**Data listing:**
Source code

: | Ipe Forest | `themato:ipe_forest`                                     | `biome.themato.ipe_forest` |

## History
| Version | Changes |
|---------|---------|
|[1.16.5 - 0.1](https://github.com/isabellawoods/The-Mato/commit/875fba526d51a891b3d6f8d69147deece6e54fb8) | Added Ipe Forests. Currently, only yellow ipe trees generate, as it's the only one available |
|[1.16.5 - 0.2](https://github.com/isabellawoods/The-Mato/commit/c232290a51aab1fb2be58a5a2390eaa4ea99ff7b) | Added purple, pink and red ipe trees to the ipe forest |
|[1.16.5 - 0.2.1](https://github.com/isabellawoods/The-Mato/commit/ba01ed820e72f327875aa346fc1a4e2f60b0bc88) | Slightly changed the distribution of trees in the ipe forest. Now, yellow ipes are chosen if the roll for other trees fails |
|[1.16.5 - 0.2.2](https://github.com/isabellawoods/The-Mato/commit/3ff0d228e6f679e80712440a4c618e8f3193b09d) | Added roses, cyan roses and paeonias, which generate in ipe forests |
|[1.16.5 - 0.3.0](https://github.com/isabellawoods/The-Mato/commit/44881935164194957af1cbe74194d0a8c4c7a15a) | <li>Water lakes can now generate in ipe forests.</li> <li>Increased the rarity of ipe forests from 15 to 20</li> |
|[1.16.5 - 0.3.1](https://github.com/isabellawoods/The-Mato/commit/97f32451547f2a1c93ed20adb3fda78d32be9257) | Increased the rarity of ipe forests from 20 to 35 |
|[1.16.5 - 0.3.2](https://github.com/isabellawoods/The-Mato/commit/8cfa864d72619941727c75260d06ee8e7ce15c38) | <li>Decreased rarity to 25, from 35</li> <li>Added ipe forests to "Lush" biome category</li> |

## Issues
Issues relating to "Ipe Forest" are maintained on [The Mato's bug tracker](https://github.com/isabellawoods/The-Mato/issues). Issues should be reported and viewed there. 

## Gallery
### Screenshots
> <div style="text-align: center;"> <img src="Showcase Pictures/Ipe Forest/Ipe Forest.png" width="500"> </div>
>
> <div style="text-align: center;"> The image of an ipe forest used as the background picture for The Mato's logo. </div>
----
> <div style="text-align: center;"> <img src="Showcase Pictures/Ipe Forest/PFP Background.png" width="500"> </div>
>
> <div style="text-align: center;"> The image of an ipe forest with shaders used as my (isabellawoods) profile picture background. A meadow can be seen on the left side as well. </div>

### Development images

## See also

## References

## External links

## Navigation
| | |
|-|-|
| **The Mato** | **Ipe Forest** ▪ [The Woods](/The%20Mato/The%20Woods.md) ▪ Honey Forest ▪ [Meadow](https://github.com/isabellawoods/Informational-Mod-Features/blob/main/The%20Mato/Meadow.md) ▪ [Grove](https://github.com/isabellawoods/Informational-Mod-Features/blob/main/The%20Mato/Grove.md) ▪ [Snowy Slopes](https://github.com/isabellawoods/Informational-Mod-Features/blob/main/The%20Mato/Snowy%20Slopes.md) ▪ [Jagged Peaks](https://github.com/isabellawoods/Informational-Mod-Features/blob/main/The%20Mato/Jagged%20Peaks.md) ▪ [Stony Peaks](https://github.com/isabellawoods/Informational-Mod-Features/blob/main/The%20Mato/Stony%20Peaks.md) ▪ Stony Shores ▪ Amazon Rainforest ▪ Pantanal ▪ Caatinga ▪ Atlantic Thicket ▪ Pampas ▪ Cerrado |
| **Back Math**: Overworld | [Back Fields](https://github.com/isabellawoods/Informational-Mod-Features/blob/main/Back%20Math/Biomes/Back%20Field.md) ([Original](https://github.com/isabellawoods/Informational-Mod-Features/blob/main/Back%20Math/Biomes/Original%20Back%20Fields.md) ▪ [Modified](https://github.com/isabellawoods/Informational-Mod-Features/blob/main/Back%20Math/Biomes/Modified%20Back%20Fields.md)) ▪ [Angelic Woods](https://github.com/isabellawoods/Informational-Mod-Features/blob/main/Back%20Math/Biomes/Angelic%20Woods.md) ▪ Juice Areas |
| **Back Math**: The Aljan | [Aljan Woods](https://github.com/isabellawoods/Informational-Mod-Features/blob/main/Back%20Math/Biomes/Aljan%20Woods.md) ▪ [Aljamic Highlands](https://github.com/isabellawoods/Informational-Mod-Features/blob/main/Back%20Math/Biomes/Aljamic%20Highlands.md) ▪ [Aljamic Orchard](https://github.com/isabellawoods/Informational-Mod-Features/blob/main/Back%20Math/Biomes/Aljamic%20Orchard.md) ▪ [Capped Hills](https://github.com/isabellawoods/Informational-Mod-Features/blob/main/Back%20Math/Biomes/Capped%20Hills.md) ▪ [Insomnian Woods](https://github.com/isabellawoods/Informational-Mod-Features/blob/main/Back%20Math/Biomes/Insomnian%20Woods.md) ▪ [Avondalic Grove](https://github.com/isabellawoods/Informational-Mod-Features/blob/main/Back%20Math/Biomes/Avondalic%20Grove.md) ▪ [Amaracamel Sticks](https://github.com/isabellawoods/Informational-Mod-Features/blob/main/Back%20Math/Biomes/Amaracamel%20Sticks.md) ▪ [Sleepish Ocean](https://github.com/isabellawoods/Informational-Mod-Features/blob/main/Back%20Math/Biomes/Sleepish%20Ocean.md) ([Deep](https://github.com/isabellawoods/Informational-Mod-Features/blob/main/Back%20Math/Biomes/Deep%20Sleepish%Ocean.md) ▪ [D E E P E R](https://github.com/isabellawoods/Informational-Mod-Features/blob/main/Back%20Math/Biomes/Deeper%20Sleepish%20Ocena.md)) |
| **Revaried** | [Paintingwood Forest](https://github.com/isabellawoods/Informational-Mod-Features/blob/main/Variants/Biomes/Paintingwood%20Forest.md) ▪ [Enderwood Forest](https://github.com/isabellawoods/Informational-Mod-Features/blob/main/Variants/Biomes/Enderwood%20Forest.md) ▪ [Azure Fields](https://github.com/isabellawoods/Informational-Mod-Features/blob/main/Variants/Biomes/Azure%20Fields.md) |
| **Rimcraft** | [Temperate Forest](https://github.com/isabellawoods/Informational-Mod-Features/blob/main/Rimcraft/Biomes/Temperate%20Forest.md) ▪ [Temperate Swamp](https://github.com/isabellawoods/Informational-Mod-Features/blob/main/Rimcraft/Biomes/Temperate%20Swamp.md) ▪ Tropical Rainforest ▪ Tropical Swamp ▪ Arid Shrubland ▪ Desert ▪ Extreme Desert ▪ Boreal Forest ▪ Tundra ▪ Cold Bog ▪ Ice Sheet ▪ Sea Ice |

**Description of the task:** Your answer must be the lines above from the one containing "### Screenshots" to the one containing "Juice Areas |", both included, restated word for word.

**Solution for this exercise:**
### Screenshots
> <div style="text-align: center;"> <img src="Showcase Pictures/Ipe Forest/Ipe Forest.png" width="500"> </div>
>
> <div style="text-align: center;"> The image of an ipe forest used as the background picture for The Mato's logo. </div>
----
> <div style="text-align: center;"> <img src="Showcase Pictures/Ipe Forest/PFP Background.png" width="500"> </div>
>
> <div style="text-align: center;"> The image of an ipe forest with shaders used as my (isabellawoods) profile picture background. A meadow can be seen on the left side as well. </div>

### Development images

## See also

## References

## External links

## Navigation
| | |
|-|-|
| **The Mato** | **Ipe Forest** ▪ [The Woods](/The%20Mato/The%20Woods.md) ▪ Honey Forest ▪ [Meadow](https://github.com/isabellawoods/Informational-Mod-Features/blob/main/The%20Mato/Meadow.md) ▪ [Grove](https://github.com/isabellawoods/Informational-Mod-Features/blob/main/The%20Mato/Grove.md) ▪ [Snowy Slopes](https://github.com/isabellawoods/Informational-Mod-Features/blob/main/The%20Mato/Snowy%20Slopes.md) ▪ [Jagged Peaks](https://github.com/isabellawoods/Informational-Mod-Features/blob/main/The%20Mato/Jagged%20Peaks.md) ▪ [Stony Peaks](https://github.com/isabellawoods/Informational-Mod-Features/blob/main/The%20Mato/Stony%20Peaks.md) ▪ Stony Shores ▪ Amazon Rainforest ▪ Pantanal ▪ Caatinga ▪ Atlantic Thicket ▪ Pampas ▪ Cerrado |
| **Back Math**: Overworld | [Back Fields](https://github.com/isabellawoods/Informational-Mod-Features/blob/main/Back%20Math/Biomes/Back%20Field.md) ([Original](https://github.com/isabellawoods/Informational-Mod-Features/blob/main/Back%20Math/Biomes/Original%20Back%20Fields.md) ▪ [Modified](https://github.com/isabellawoods/Informational-Mod-Features/blob/main/Back%20Math/Biomes/Modified%20Back%20Fields.md)) ▪ [Angelic Woods](https://github.com/isabellawoods/Informational-Mod-Features/blob/main/Back%20Math/Biomes/Angelic%20Woods.md) ▪ Juice Areas |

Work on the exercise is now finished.